━━━━━ DATA EXTRACTS
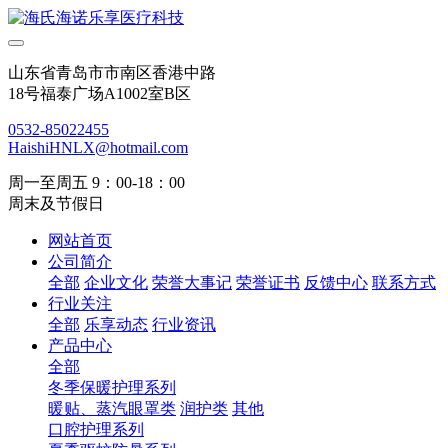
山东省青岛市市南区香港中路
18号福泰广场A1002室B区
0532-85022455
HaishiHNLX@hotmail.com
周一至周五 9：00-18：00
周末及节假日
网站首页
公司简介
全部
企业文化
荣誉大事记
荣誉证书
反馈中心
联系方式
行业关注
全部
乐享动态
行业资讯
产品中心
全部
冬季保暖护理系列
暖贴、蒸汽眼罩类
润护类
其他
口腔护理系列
━━━━━━━━━━
━━━━━ DATA EXTRACTS
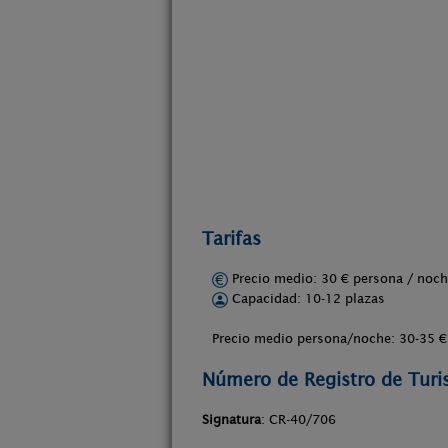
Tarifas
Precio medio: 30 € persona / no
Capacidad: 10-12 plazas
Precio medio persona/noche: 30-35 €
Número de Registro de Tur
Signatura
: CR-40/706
━━━━━━━━━━
## WORK TASK
From the material above, list every line that contains the string "Precio". Treat the match as case-sensitive.

## ANSWER FOR THE TASK
Precio medio: 30 € persona / no
Precio medio persona/noche: 30-35 €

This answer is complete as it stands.